The acquiring authority must, before issuing an acquisition notice, spend at least six months making bone fide efforts to negotiate the acquisition on agreed terms. This doesn’t apply if the landowner “notifies the authority that the owner is not prepared to negotiate” or cannot be located after making reasonable enquiries. It also doesn’t apply to some acquisitions, such as most acquisitions relating to subsurface areas or acquisitions of crown land. The Minister responsible for the authority can reduce this period in urgent matters, with the concurrence of the Minister for Finance, Services and Property, as Minister responsible for the Act.
The ability of the responsible Minister to reduce the usual 90 day notice period in a proposed acquisition notice issued by an authority has been restricted. This now required the concurrence of the Minister for Finance, Services and Property (as minister responsible for the Act).
The Valuer-General’s role has been expanded. Landowners can make claims for compensation with the Valuer-General and the Valuer-General has some additional powers.
A new review mechanism has been introduced for owner initiated acquisitions. These involve applications by owners of land which has been designated as required, but not yet acquired, who may require the authority to proceed with the acquisition, if they would otherwise suffer hardship. The landowner can apply to the Minister for Finance, Services and Property, as Minister responsible for the Act, for a review of a decision of an authority not to acquire the land. The Minister will then refer the application to a “suitably qualified” independent reviewer, whose decision is final.

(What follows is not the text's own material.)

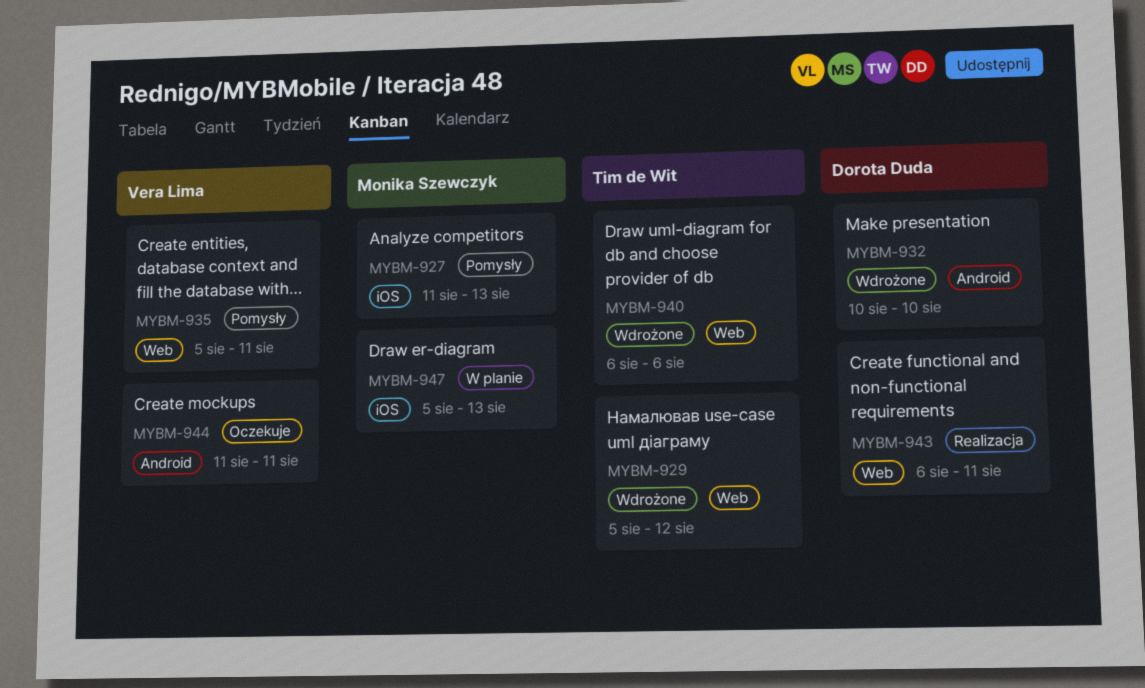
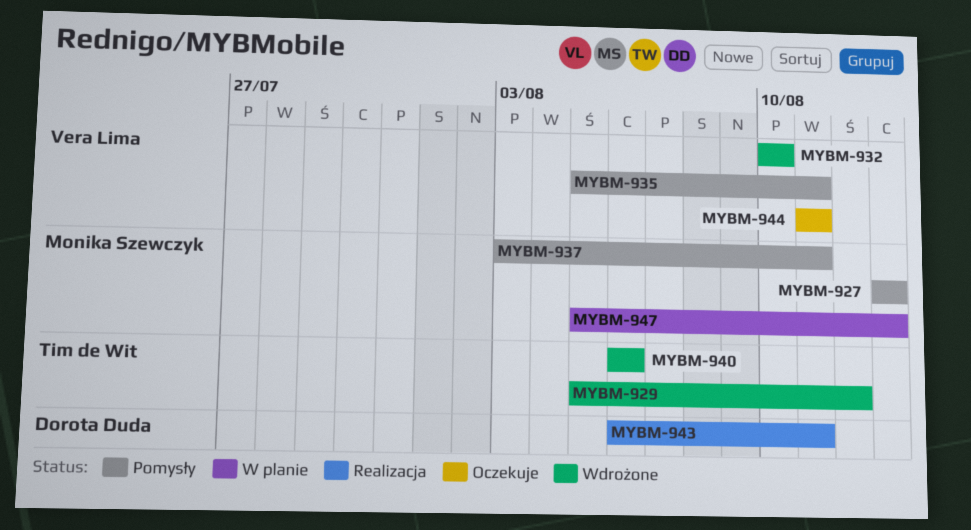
MYBM-927, start: Aug 11 -> Aug 13
MYBM-932, owner: Dorota Duda -> Vera Lima
MYBM-937: none -> present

A landowner can receive additional compensation for any “special value” the land has to the landowner for a particular purpose for which the landowner genuinely proposes to use the land. If market value for land used for that purpose can’t be determined, it is taken to be the cost of reinstating that use at another location.

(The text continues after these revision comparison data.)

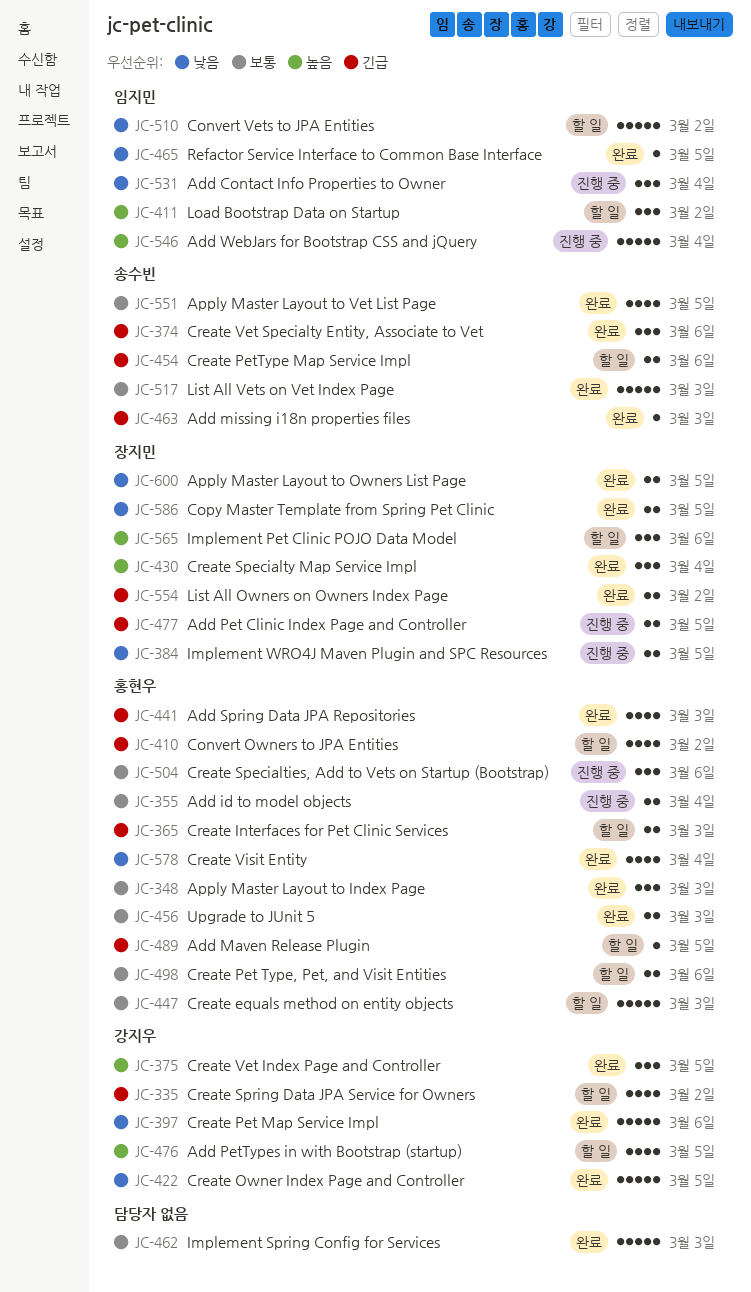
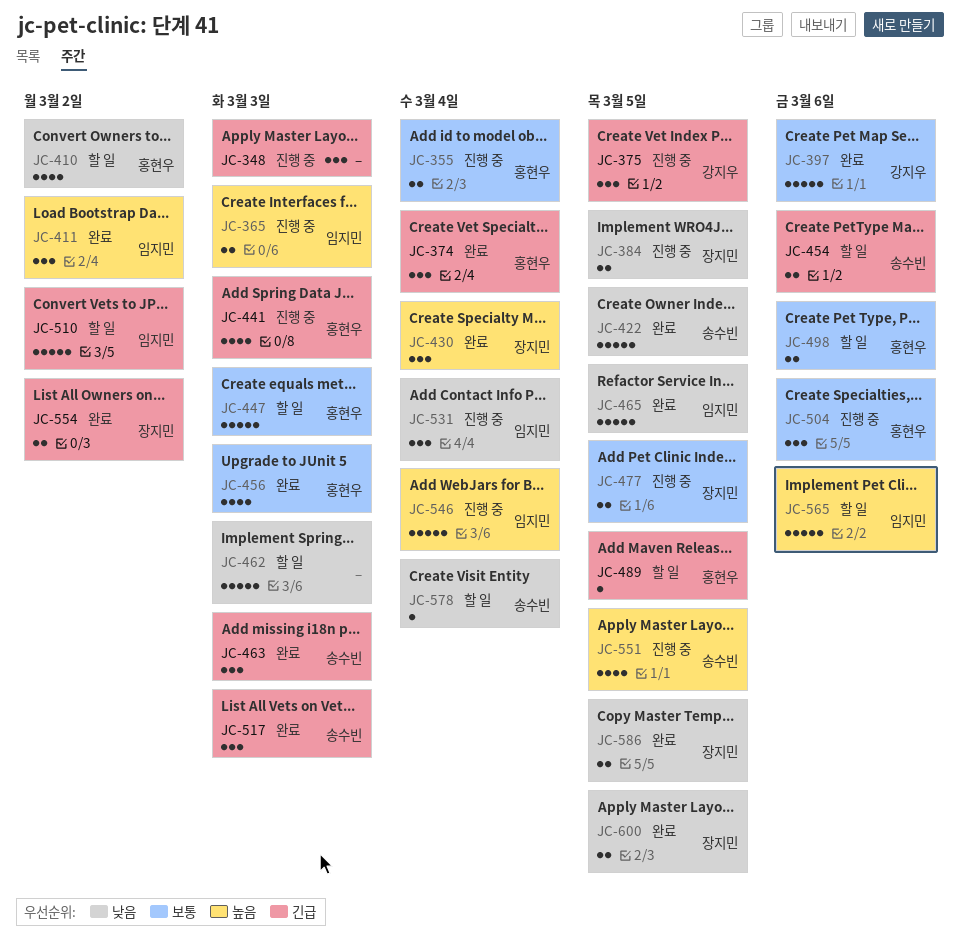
JC-335: present -> none
JC-348, status: 완료 -> 진행 중
JC-348, owner: 홍현우 -> none
JC-348, priority: 보통 -> 긴급
JC-365, status: 할 일 -> 진행 중
JC-365, owner: 홍현우 -> 임지민
JC-365, priority: 긴급 -> 높음
JC-374, owner: 송수빈 -> 홍현우
JC-374, due: Mar 6 -> Mar 4
JC-375, status: 완료 -> 진행 중
JC-375, priority: 높음 -> 긴급
JC-397, priority: 낮음 -> 보통
JC-410, priority: 긴급 -> 낮음
JC-411, status: 할 일 -> 완료
JC-422, owner: 강지우 -> 송수빈
JC-441, status: 완료 -> 진행 중
JC-456, estimate: 2 -> 4
JC-462, status: 완료 -> 할 일
JC-462, priority: 보통 -> 낮음
JC-463, estimate: 1 -> 3
JC-465, estimate: 1 -> 5
JC-476: present -> none
JC-477, priority: 긴급 -> 보통
JC-510, priority: 낮음 -> 긴급
JC-517, priority: 보통 -> 긴급
JC-517, estimate: 5 -> 3
JC-551, status: 완료 -> 진행 중
JC-551, priority: 보통 -> 높음
JC-565, owner: 장지민 -> 임지민
JC-565, estimate: 3 -> 5
JC-578, status: 완료 -> 할 일
JC-578, owner: 홍현우 -> 송수빈
JC-578, estimate: 4 -> 1

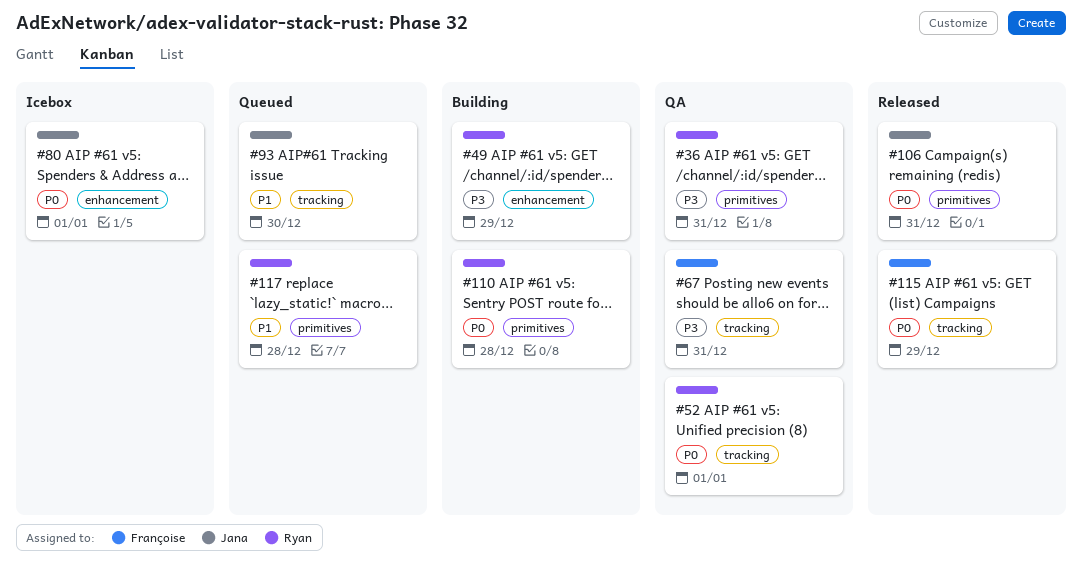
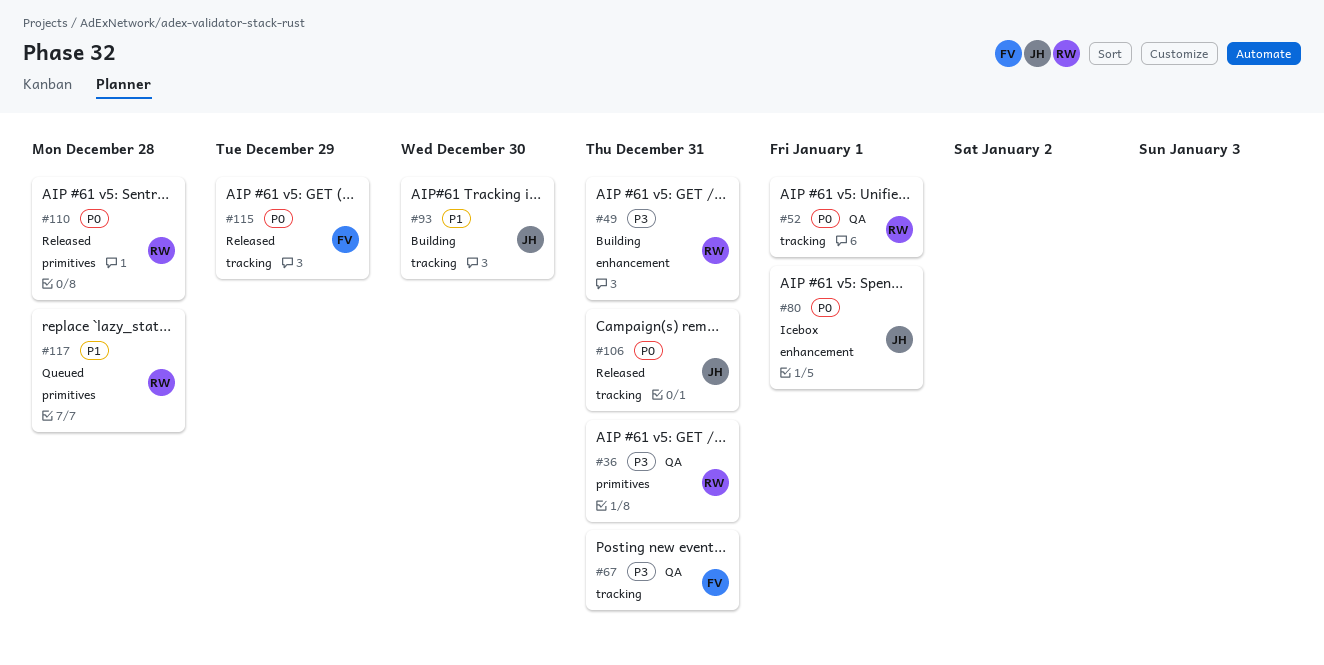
#49, due: Dec 29 -> Dec 31
#93, status: Queued -> Building
#106, label: primitives -> tracking
#110, status: Building -> Released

The compensation component previously known as “solatium” has been renamed “disadvantage resulting from relocation” and the maximum amount which can be awarded has been increased to $75,000. This is to be increased on 1 July each year in accordance with CPI increases.
Prior to the amendments, the Act provided that a landowner could in some circumstances remain in occupation of the land for three months after the date of acquisition, but could be charged rent. The Act now provides that, where the land is the landowner’s principal place of residence, no rent is payable during this period.
A landowner now has a right of refusal over the land for 10 years after date of acquisition. An authority wishing to dispose of land no longer required during that period must first offer to sell it to the landowner at current market value. There are some exceptions, such as where the authority has made substantial improvements or proposes to dispose of the land to another public authority for another public purpose.
***The information contained in this article is general information only and not legal advice. The currency, accuracy and completeness of this article (and its contents) should be checked by obtaining independent legal advice before you take any action or otherwise rely upon its contents in any way.